*** Opening of INPUT RECORDS ***

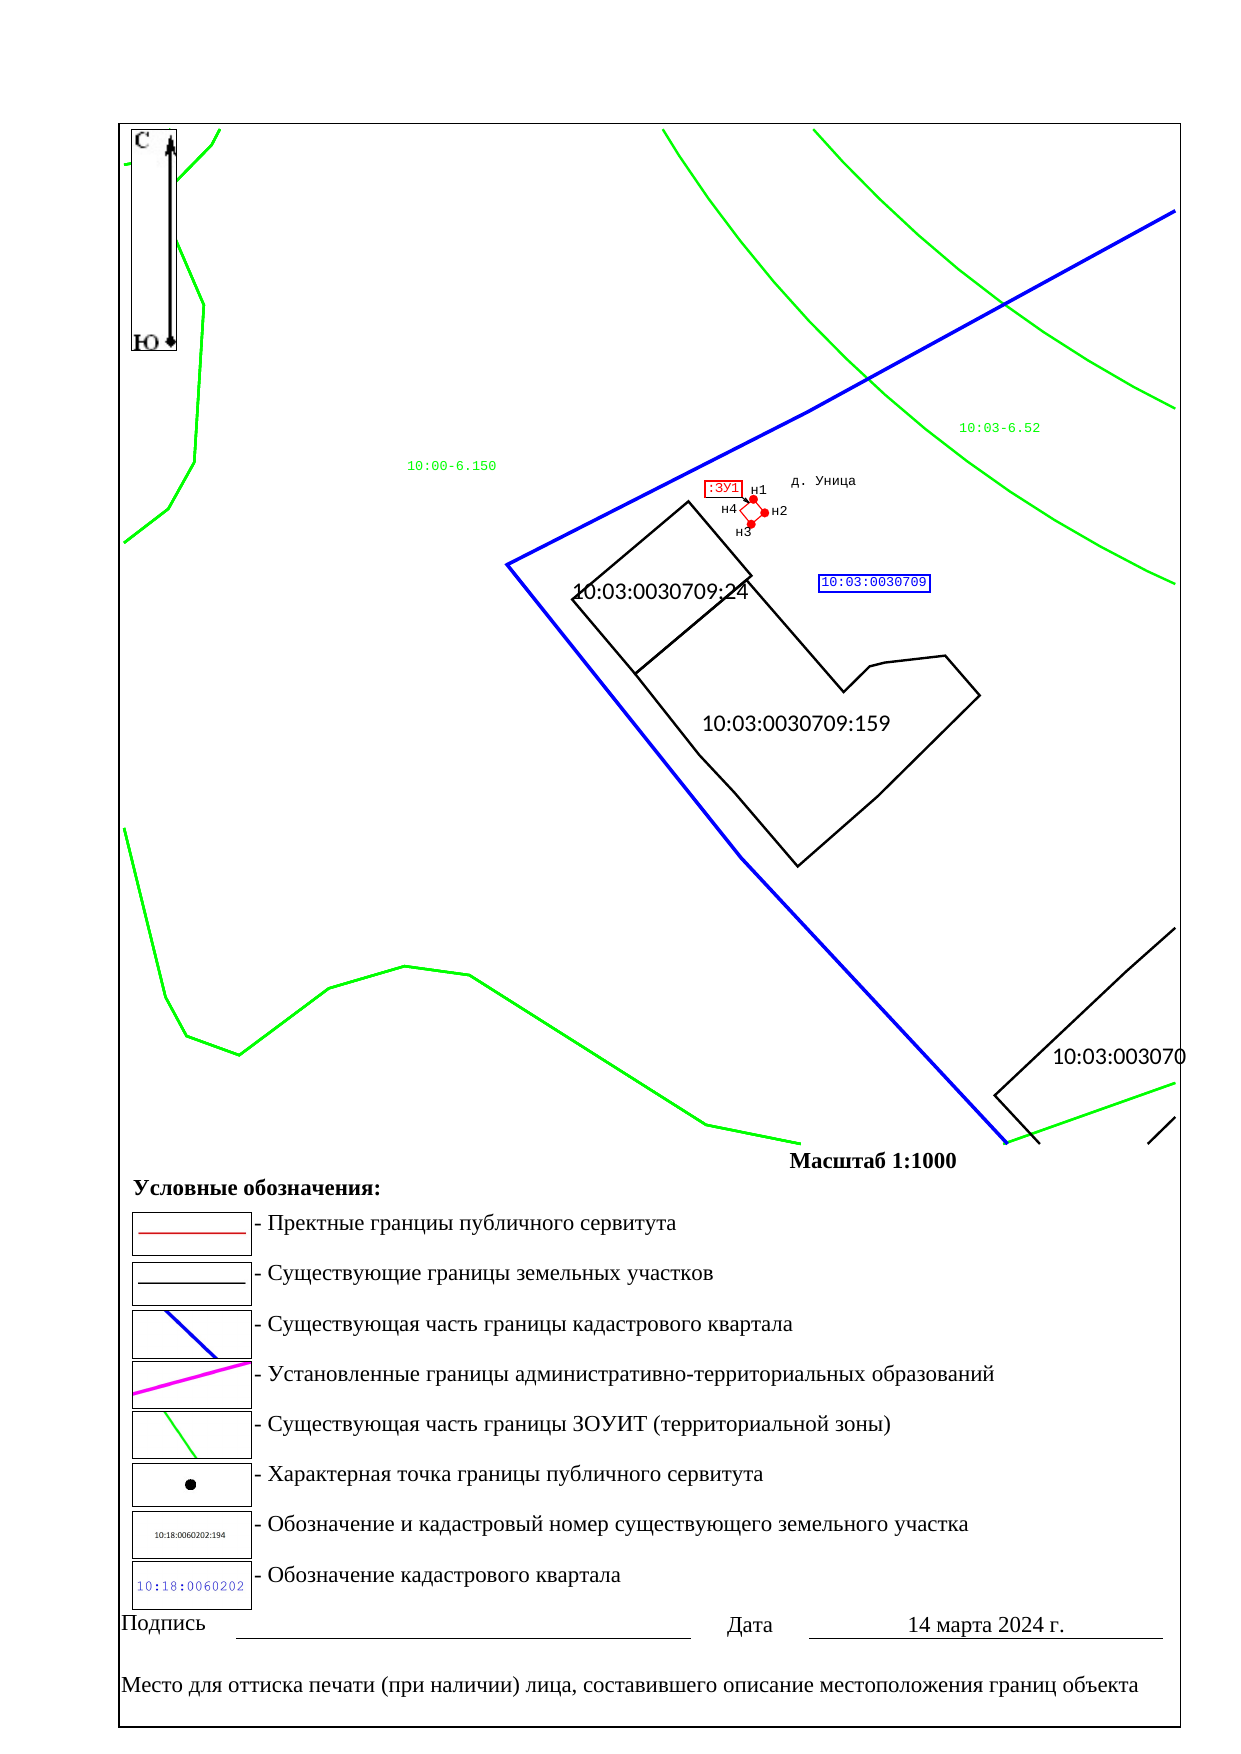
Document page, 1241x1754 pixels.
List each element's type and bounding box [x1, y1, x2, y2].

picture [133, 1213, 251, 1255]
picture [133, 1512, 251, 1558]
picture [133, 1562, 251, 1609]
picture [133, 1412, 251, 1458]
picture [133, 1464, 251, 1506]
picture [132, 130, 176, 350]
picture [133, 1311, 251, 1358]
picture [133, 1263, 251, 1305]
picture [133, 1362, 251, 1408]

*** Close of INPUT RECORDS ***

An exact copy of all entries is needed, with no pictures in it.

Document page, 1241x1754 pixels.
List each element's type and bounding box [x1, y1, x2, y2].

picture [133, 1213, 251, 1255]
picture [133, 1512, 251, 1558]
picture [133, 1562, 251, 1609]
picture [133, 1412, 251, 1458]
picture [133, 1464, 251, 1506]
picture [132, 130, 176, 350]
picture [133, 1311, 251, 1358]
picture [133, 1263, 251, 1305]
picture [133, 1362, 251, 1408]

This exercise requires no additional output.